In our study, hHMSC-CM had a greater effect than hHMSCs in inhibiting Th2 cytokines and IgE expression, increasing IL-10 and TGF-β1, and decreasing the population of mast cells and Treg cells. The results suggested that the soluble factors secreted by MSCs play a major role in regulating immunologic function in the food allergy model. In the study of human umbilical cord-derived MSCs in the food allergy model, allergic symptoms and IL-4, TNF-α mRNA levels, inflammatory cells, and goblet cells in the colon were decreased by MSCs and MSC-CM [39]. Similar findings were presented in other allergic disease models. In the AD model, MSC-derived exosomes reduced clinical symptoms, along with the levels of IgE and eosinophils, IL-4, IL-23, and TNF-α [40]. Moreover, in a mouse model of allergic airway inflammation, both CM and extracellular vesicles from human BM-MSCs or mouse BM-MSCs decreased the severity of airway hyperreactivity and lung inflammation [41]. Exosomes, which include protein, lipid, and RNA, seems to play a key role in anti-allergic effects. Exosomes secreted by MSCs upregulated secretion of IL-10 and TGF-β1 from peripheral blood mononuclear cells of asthmatic patients, promoting proliferation of Tregs [42]. In other studies, exosomes from MSCs reduced symptoms of OVA-induced AAI and TGF-β levels in mice [43]. As epigenetic regulation such as DNA methylation [44], histone acetylation [45], and microRNAs [46] contribute to the pathophysiology of food allergy by affecting T cell differentiation toward Th2 cell type, and microRNAs in exosomes from MSCs promote the differentiation of Tregs in asthmatic patients [47], epigenetic changes could contribute the effects of exosomes. Further studies are required to discover the exact role of exosomes in food allergy.

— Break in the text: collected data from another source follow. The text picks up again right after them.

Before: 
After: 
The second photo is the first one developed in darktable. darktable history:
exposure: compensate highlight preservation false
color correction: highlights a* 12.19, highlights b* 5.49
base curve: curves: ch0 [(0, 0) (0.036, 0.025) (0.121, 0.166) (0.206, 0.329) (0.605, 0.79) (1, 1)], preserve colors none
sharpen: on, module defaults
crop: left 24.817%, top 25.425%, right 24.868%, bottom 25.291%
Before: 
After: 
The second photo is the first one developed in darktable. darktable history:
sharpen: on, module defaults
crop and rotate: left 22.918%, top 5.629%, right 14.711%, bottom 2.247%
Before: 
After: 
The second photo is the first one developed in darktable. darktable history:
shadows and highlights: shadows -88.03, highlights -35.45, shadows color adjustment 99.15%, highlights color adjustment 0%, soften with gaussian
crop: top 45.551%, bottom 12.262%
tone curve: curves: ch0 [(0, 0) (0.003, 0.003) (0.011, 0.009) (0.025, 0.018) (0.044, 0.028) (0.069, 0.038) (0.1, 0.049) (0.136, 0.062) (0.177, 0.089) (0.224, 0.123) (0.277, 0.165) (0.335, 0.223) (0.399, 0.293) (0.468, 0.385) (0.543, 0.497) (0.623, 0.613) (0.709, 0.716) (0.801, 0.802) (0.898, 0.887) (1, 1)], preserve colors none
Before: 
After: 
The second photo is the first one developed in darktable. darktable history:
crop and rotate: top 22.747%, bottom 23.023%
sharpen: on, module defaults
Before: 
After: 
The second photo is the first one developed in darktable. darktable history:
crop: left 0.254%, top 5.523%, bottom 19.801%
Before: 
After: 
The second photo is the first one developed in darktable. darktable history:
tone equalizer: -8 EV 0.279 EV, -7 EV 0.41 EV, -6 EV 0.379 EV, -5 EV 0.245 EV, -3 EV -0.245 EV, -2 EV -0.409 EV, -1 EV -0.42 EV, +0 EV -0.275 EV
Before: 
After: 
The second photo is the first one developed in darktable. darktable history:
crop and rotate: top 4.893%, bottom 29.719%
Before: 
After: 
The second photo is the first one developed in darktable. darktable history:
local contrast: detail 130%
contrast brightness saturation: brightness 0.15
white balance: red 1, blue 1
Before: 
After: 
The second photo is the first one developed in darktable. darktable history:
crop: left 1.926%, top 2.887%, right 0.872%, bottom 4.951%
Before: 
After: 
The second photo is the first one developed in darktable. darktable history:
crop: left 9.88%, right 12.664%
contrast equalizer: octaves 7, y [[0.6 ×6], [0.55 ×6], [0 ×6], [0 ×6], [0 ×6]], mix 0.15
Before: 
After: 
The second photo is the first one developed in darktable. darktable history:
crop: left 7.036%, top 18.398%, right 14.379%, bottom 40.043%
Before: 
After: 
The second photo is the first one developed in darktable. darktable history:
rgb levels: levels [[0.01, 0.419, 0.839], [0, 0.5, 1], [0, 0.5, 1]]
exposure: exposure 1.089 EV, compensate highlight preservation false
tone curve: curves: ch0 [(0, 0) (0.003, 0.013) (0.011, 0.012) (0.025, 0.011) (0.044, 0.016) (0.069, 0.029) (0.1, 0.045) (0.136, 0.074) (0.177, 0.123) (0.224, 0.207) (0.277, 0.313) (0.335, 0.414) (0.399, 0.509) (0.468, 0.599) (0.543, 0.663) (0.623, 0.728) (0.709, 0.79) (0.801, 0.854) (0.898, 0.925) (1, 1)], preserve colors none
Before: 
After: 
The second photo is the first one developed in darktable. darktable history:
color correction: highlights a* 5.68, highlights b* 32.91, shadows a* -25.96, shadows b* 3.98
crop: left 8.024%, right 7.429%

Though not analyzed in our study, MSC administration by oral gavage in one study successfully altered the abundance and composition of gut microbiota, which is associated with gut allergies. MSCs significantly reversed the higher levels of OVA-induced IL-4 and TNF-α mRNA expressed in the OVA. Treatment with MSC-CM by oral gavage partially restored the gut microbiota and goblet cells as well as commensal bacteria in the gut [39].

There was a limitation in our study. MSCs used in this experiment were obtained from one young healthy donor. The constituent of MSC-derived exosome or extravesicle could be variable depending on the MSC tissue origin, donor’s age, and immune status [48,49]. To overcome the epigenetic change issue, the current study results should be proven by using hMSCs obtained from different donors. Eventually, it is necessary to reveal the key effective substance in MSC-derived exosome to overcome limitations resulting from individual differences and to develop a cell-based therapeutic agent which can be clinically applicable.

These results suggest that hHMSC therapy may be a promising target in preventing food allergy. MSCs showed significant clinical improvement without serious adverse events in clinical trials of MSCs administrated subcutaneously to AD patients [50] and intravenously in cases of chronic urticaria [51]. Further studies are needed to elucidate the key substances released from hHMSCs to induce immune tolerance.